Meernaa‘s debut full-length Heart Hunger is out this Friday, and today the Bay Area band shared an explosive new song, “Ready To Break.” Frontwoman Carly Bond says, “‘Ready to Break’ came from a place of frustration, anger and naïveté. It’s an expression and reflection on gender inequality: both the hyper-awareness and the repression of that awareness in order to maintain sanity. How those feelings manifest as a womxn in love, the workplace and life in general.”
LISTEN / SHARE: “READY TO BREAK” Heart Hunger is out June 14 on Native Cat Recordings and also features the previously released singles “Better Part” and “Thinking Of You.” It is available for pre-order HERE.
MORE ON MEERNAA:
On their first full-length release, Heart Hunger, Oakland-based Meernaa–Carly Bond (vocals, guitar), Rob Shelton (keys), Doug Stuart (bass), and Andrew Maguire (drums, percussion)–plumbs the depths of indigo waters. Celestial and soulful, Meernaa’s songs manage to remain grounded in the natural world. Native Cat Recordings will release their highly-anticipated album on 6/14/2019. These songs are reckonings; they are revelations of secrets; they are lonesome wanderings. They are portraits of emotional evolution, rich illustrations of painful pasts and hopeful futures.
Meernaa’s first EP, Strange Life, took them across the country on west- and east-coast tours. Between these runs, the band convened in the studio to build Heart Hunger. Bond had spent much of the prior year writing the skeletons of these songs in isolation, both in her adopted hometown of Oakland, and in the wilds of Big Sur.
“Oakland is a place that inspires a lot of extraverted energy and observation of how other people live and survive,” Bond says. “And at times it’s really beautiful and other times it’s really ugly. And Big Sur is more this neutral and natural space. A place of reflection and rest.” In the studio, Shelton, Stuart, and Maguire composed their own parts, refining Bond’s raw materials. They worked closely with engineers James Riotto and Jacob Winik to add layers of color and texture. The resulting 11 songs are at once intricate and immediate, joyous and full of ache.

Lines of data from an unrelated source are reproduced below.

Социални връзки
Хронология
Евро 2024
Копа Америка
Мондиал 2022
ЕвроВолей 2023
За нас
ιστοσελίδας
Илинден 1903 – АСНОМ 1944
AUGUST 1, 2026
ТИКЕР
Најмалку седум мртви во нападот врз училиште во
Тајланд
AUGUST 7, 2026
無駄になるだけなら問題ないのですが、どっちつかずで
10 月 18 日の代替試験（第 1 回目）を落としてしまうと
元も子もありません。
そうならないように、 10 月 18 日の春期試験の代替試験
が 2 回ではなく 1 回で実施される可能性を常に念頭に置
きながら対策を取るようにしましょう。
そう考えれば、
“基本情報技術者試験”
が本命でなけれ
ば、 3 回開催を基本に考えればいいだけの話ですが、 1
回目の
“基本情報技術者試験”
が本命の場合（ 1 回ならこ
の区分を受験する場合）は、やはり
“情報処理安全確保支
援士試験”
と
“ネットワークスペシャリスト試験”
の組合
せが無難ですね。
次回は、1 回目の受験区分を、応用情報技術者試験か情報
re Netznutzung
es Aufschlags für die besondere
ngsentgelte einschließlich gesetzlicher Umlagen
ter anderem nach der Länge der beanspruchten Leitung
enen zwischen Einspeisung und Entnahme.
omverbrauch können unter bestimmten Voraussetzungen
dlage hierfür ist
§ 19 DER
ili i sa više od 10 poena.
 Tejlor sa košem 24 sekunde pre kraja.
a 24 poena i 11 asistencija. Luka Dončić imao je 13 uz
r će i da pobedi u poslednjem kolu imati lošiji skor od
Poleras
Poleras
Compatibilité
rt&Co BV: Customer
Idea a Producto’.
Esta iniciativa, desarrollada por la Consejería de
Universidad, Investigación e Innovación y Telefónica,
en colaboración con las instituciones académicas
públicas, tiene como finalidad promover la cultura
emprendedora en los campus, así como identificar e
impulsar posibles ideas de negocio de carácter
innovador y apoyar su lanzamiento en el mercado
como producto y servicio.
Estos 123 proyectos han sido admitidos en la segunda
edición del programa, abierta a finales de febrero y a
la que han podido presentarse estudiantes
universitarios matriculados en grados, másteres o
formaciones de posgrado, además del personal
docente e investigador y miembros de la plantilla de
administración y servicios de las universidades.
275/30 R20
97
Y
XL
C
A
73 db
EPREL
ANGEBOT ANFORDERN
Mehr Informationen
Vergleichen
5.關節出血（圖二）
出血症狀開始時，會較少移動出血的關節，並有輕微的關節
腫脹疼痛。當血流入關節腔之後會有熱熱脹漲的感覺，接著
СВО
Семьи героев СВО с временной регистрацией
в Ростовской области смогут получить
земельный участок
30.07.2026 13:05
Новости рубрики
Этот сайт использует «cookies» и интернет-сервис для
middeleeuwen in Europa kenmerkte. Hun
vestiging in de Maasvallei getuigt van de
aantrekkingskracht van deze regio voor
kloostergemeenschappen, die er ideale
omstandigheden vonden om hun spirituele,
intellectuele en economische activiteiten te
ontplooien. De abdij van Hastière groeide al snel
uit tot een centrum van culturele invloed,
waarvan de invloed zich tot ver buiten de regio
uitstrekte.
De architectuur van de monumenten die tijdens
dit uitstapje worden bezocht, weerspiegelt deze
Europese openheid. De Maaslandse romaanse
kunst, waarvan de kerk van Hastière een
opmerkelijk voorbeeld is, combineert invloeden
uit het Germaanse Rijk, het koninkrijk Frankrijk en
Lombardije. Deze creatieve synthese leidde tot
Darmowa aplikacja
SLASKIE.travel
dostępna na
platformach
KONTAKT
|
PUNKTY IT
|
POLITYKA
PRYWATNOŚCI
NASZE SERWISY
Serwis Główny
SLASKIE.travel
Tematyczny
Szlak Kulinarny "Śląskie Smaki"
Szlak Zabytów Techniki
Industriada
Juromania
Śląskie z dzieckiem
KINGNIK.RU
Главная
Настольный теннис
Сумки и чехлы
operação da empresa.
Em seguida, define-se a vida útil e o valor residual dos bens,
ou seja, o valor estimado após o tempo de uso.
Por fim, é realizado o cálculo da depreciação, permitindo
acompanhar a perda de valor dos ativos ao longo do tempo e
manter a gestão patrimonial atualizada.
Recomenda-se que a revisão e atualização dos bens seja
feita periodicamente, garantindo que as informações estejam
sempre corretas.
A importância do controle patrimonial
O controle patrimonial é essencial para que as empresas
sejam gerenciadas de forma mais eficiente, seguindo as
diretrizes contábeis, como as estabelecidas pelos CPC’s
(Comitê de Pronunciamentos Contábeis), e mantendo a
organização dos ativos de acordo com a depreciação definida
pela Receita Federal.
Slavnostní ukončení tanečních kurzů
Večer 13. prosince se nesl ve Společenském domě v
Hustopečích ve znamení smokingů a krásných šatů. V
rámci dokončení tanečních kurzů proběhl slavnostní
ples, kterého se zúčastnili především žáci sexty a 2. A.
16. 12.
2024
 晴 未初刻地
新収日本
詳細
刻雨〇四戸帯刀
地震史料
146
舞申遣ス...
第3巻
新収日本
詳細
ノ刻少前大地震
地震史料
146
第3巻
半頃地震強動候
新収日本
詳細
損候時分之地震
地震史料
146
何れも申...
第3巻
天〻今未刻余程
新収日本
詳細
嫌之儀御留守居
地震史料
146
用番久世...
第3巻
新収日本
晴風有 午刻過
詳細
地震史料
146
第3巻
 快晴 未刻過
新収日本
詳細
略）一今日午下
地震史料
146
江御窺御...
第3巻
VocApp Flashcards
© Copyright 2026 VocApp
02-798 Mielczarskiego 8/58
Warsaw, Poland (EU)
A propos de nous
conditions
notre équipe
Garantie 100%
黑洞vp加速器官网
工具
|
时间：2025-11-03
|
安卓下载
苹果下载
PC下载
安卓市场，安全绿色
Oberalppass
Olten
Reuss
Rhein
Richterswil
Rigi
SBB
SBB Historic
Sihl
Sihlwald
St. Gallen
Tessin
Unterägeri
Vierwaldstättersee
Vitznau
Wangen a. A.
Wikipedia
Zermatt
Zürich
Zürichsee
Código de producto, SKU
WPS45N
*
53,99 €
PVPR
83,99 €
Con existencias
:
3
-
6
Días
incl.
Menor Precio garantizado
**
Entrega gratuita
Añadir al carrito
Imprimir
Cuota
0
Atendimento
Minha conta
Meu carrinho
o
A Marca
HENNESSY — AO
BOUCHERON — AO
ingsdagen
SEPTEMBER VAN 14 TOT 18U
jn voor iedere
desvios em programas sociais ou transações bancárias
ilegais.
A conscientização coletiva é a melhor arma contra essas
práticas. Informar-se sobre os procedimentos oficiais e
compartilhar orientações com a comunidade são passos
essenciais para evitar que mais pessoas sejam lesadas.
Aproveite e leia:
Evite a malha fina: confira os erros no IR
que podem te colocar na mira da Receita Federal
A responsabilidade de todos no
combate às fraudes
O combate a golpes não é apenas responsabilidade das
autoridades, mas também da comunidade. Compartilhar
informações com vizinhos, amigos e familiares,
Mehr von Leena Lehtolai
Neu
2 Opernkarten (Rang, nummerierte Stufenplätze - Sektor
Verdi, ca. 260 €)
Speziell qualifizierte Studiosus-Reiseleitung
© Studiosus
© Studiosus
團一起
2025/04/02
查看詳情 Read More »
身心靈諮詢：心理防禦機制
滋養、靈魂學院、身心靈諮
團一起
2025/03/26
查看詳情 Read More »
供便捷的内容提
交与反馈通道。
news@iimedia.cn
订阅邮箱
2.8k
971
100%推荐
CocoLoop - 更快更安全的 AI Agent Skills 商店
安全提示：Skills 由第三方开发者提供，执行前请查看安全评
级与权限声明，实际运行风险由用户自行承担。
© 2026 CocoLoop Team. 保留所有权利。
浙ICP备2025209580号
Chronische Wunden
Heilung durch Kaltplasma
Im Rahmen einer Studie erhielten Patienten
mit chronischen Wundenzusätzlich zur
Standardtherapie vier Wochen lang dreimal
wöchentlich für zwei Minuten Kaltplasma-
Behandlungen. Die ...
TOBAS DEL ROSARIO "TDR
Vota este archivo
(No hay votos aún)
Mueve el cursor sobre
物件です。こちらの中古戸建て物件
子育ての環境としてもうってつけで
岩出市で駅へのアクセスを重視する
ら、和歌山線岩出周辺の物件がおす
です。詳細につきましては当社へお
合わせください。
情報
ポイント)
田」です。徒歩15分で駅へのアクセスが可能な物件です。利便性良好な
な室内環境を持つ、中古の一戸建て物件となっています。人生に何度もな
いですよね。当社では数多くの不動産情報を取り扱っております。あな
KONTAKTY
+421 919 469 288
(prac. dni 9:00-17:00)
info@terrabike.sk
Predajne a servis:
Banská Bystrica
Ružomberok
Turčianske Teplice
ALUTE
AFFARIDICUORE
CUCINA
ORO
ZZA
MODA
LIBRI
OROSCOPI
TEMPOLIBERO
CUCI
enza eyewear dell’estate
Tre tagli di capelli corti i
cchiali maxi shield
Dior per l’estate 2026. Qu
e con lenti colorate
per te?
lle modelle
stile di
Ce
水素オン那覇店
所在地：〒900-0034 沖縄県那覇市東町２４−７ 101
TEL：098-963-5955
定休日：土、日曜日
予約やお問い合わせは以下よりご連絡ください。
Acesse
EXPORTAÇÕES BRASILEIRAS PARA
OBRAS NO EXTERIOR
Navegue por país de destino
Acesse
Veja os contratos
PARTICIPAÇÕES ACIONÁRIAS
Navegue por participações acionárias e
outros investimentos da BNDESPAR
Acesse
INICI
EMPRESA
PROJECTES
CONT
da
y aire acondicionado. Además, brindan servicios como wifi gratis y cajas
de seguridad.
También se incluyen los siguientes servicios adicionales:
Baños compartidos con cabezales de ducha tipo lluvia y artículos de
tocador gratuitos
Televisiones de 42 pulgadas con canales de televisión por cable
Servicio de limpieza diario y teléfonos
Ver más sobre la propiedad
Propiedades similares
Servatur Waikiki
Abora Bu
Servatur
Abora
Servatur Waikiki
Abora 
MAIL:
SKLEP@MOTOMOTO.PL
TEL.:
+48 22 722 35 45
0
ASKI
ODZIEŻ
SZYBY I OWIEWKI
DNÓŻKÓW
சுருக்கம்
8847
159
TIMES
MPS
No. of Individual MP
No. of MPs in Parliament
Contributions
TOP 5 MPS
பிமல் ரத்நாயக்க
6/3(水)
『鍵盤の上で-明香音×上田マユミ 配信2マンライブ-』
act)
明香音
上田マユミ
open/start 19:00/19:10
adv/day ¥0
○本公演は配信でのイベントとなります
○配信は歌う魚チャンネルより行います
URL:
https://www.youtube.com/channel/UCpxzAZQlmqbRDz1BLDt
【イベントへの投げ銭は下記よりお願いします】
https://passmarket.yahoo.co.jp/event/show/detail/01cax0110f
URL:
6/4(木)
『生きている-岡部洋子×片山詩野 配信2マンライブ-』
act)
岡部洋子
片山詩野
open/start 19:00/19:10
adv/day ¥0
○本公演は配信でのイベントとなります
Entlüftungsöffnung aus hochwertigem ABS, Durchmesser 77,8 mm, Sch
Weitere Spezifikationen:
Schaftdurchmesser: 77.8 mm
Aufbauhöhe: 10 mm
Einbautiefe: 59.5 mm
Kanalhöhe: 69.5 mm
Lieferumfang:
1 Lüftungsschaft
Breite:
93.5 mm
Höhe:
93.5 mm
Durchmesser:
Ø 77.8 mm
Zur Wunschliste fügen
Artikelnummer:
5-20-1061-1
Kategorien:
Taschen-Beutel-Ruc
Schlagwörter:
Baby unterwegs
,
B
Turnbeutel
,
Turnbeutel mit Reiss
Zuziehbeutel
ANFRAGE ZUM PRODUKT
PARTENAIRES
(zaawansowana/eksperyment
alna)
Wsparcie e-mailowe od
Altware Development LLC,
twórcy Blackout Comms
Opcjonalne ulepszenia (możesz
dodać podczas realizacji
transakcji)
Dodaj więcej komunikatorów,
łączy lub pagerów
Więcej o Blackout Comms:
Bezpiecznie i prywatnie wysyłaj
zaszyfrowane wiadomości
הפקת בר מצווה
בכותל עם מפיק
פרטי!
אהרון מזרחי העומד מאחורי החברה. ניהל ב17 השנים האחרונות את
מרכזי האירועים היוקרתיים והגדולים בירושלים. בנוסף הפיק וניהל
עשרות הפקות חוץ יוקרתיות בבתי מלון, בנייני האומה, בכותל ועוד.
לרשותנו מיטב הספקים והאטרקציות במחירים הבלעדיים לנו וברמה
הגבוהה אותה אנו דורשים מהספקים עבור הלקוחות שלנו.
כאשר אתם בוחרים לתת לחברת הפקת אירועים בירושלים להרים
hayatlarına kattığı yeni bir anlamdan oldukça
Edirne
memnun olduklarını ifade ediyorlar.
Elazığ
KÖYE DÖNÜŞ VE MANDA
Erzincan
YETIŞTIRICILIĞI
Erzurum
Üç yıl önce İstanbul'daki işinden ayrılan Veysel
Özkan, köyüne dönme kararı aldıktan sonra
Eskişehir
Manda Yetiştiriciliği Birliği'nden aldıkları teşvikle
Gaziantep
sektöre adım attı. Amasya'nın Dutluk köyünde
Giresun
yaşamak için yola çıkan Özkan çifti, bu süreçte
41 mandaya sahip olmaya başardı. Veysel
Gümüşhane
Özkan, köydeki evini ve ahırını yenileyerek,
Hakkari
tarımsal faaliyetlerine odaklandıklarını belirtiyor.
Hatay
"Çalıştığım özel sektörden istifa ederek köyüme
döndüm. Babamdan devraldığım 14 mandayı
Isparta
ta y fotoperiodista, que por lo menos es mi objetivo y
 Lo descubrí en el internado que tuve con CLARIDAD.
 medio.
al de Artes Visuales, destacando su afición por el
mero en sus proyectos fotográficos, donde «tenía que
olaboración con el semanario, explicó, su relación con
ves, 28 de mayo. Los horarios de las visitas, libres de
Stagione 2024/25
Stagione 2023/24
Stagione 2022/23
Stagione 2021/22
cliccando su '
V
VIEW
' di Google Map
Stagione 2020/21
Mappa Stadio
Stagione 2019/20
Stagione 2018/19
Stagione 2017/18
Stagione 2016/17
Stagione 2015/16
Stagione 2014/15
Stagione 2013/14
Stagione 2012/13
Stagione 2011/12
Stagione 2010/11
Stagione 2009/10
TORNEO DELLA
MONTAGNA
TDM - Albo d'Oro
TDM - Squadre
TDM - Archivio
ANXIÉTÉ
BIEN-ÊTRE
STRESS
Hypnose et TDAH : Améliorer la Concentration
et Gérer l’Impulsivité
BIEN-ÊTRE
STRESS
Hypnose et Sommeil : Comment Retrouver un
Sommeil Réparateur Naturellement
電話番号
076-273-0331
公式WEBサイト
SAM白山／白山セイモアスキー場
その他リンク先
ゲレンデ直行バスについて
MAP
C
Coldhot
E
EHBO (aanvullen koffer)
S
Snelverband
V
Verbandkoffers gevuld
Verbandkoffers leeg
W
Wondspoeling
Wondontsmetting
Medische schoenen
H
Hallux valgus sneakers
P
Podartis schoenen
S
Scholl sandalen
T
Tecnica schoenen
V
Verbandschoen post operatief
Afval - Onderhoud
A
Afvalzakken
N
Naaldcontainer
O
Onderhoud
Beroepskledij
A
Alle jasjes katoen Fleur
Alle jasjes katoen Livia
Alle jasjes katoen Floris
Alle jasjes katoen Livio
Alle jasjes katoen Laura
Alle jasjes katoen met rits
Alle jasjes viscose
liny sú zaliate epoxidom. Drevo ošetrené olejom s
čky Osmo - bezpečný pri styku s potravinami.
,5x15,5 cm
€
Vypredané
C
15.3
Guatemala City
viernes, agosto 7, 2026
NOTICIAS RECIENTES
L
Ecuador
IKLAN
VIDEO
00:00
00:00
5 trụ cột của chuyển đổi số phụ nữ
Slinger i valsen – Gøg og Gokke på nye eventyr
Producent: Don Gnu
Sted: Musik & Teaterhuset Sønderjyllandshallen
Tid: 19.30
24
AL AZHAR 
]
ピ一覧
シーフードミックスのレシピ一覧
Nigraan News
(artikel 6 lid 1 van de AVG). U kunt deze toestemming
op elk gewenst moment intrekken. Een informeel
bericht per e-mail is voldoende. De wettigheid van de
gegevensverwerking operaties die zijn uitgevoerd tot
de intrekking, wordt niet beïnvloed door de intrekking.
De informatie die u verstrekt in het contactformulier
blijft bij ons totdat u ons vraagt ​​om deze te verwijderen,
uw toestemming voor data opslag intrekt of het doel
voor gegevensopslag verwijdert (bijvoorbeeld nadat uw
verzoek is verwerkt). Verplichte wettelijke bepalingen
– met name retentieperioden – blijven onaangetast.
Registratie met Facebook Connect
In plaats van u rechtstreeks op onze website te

The album’s name Heart Hunger was inspired by the title of a poem written by Bond’s great-great-grandmother. At the time of the album’s inception, Bond had uncovered a long-hidden family trauma. Following this revelation, Bond found herself grappling with both grief and anger as she examined the tremendous hurt the women in her line bore before her, that they passed onto each other through generations. “This record is an ode to all the women that came before me, an acknowledgement of their trauma. It’s me recognizing that and trying to find compassion and the courage to examine the repetition through our history,” Bond says. Heart Hunger is a process album, written in layers, composed in phases.
It is also a story about the labor of healing and the beauty within its pursuit. While she was writing the first iterations of these songs, Bond was diving deep into herbalism studies. She was learning about the nature of plants, their folklore, symbolism and their capability to help heal not just the physical body, but emotional and spiritual as well. Through studying and practicing using plants herself she began to see a path to her own re-blooming. Just before Meernaa finished recording their album, Bond and Shelton married in Big Sur, against the backdrop of the Pacific Ocean and cosmic roar.